When improving layout from a screenshot, the image is only visual evidence. The assistant still needs the actual process definition and should only touch visual authoring fields: node titles/descriptions, human_description, metadata.phase, metadata.lane, metadata.order, optional visual position metadata, and transition/branch labels. It should not change runtime behavior.
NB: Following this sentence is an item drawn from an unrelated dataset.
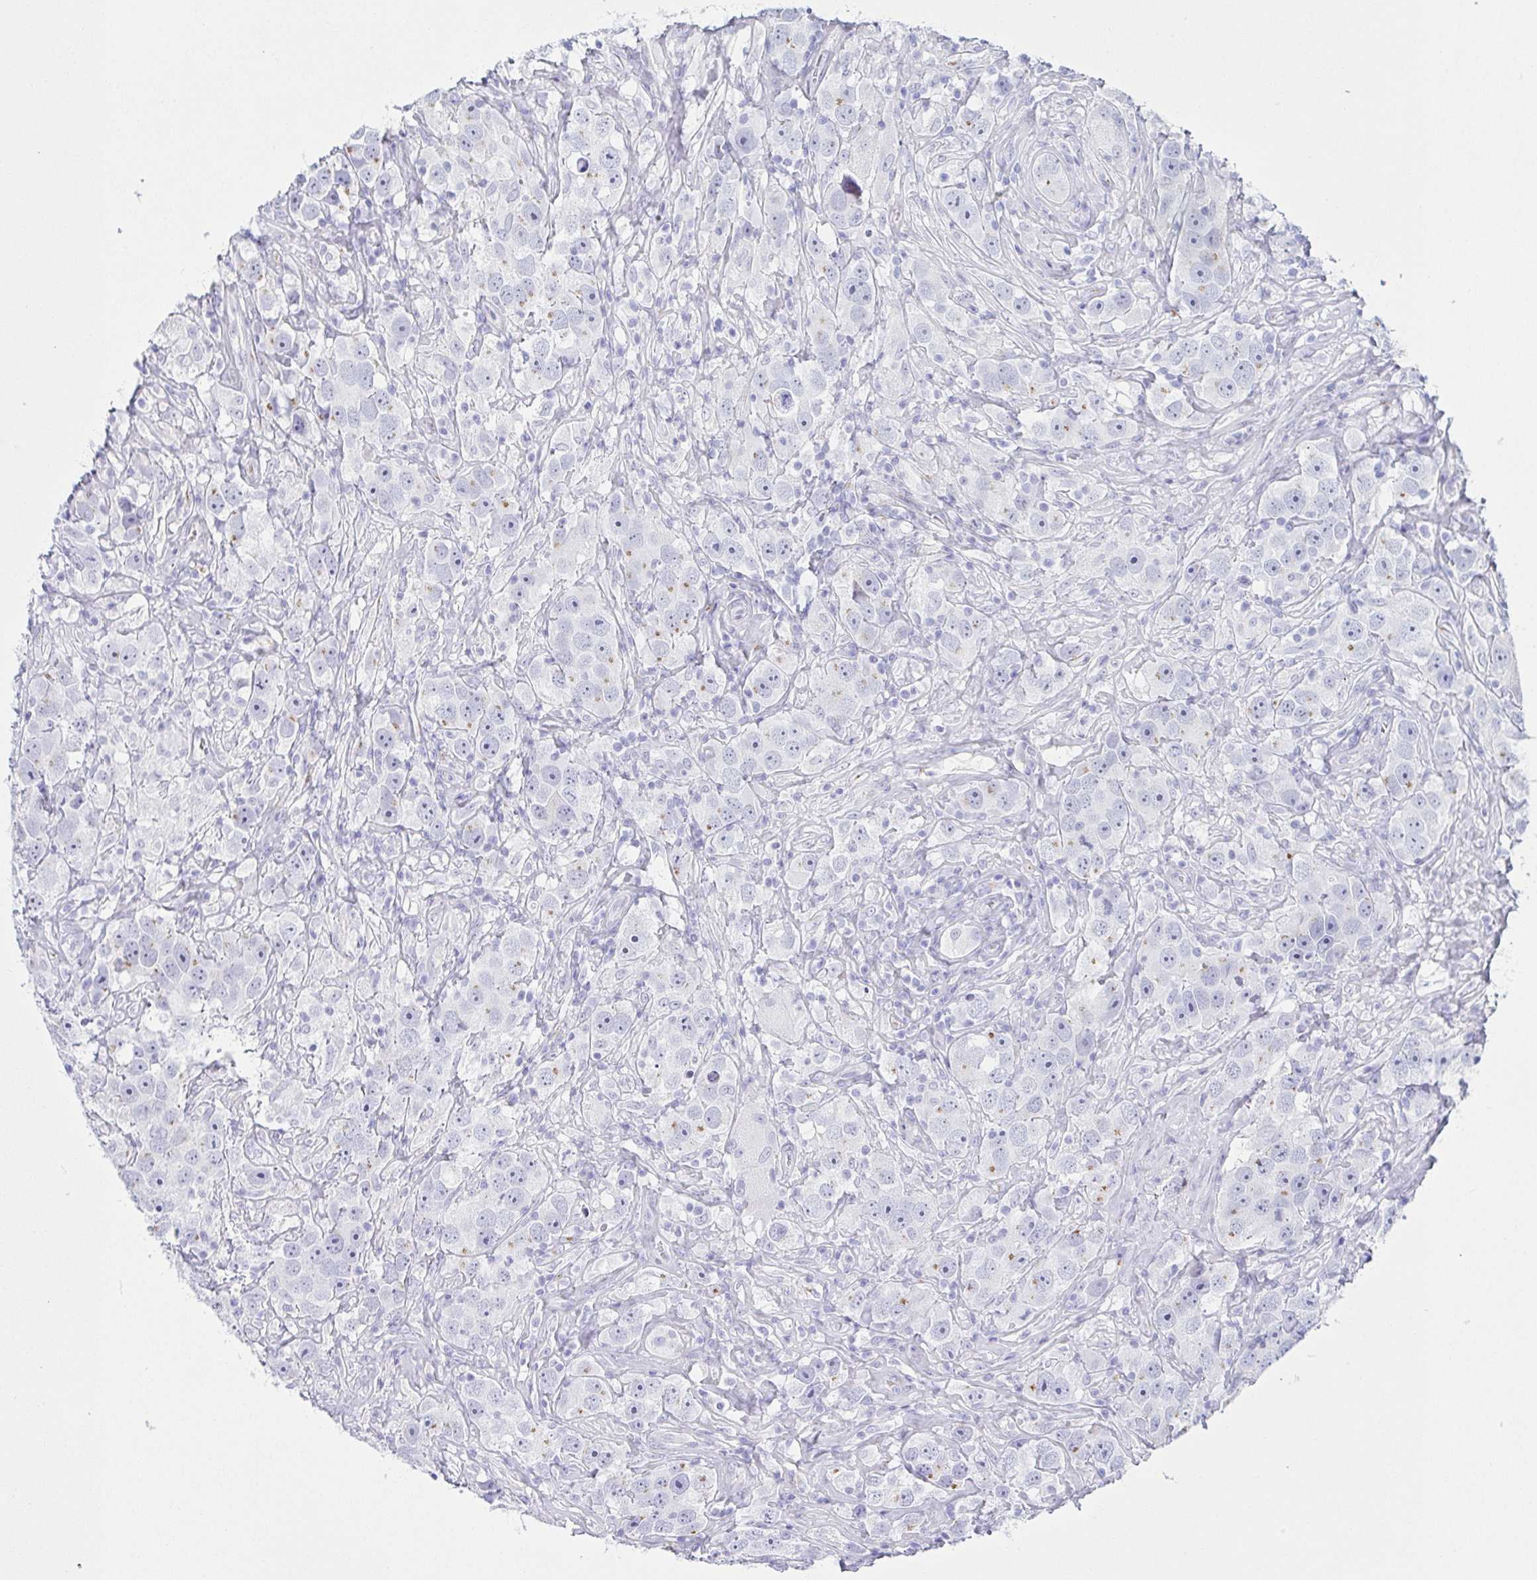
{"staining": {"intensity": "negative", "quantity": "none", "location": "none"}, "tissue": "testis cancer", "cell_type": "Tumor cells", "image_type": "cancer", "snomed": [{"axis": "morphology", "description": "Seminoma, NOS"}, {"axis": "topography", "description": "Testis"}], "caption": "IHC micrograph of human seminoma (testis) stained for a protein (brown), which displays no positivity in tumor cells. (Stains: DAB (3,3'-diaminobenzidine) immunohistochemistry with hematoxylin counter stain, Microscopy: brightfield microscopy at high magnification).", "gene": "LDLRAD1", "patient": {"sex": "male", "age": 49}}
When designing node behavior, the assistant should use real project capabilities. For general open-ended agent work, use sys:GeneralAgent or a custom agent interaction. For normal process worker-agent nodes, let the engine use sys:ProcessAgentNode unless there is a concrete custom interaction contract.

What it's not

  • Not a replacement for the Agent Runner. For running a production agent against a known interaction, use the Agent Runner — you get the full conversation page, artifacts, observability, and restart/fork controls.
  • Not for long-running batch work. The side panel is designed for interactive assistance. For a batch job or a scheduled process, author the process and run it.
  • Not silent. It always uses whichever model you configured; no background usage. If you close the panel mid-turn, the active run continues (Temporal is durable) but the UI disconnects.

Invoking it

  • Click the bot icon in the top-bar banner.
  • Keyboard: any Studio page — open the side panel, type. The assistant sees the page context automatically.
  • From code in the UI: emitStudioAssistant('open' | 'close' | 'toggle') dispatches a studio-assistant:toggle window event. The panel listens. This lets other UI surfaces (e.g. a "Ask the assistant" button on an error banner) open the helper without prop-drilling.

Starting a new chat

The panel has a "New chat" control that creates a fresh agent run and updates the stored agent_run_id. Old runs are durable — their history is preserved in the backend — but won't be revisited through the assistant UI once you start a new one. For anything important, save the output or the agent-run id before starting over.

Steering it

A few patterns make the assistant noticeably more useful:

  • Tell it what skill to use. "Use learn_interaction_design for this" front-loads the right guidance.
  • Give it enough context upfront. If you want an interaction designed for a specific use case, state the inputs and expected outputs in the first message.
  • Ask for tool calls explicitly. "Create the interaction" is clearer than "could you make the interaction". The assistant is happy to narrate; if you want action, ask for action.
  • Correct it out loud. When it drifts, say so. Skills and tool declarations constrain it, but prompt-level nudges are the cheapest way to steer.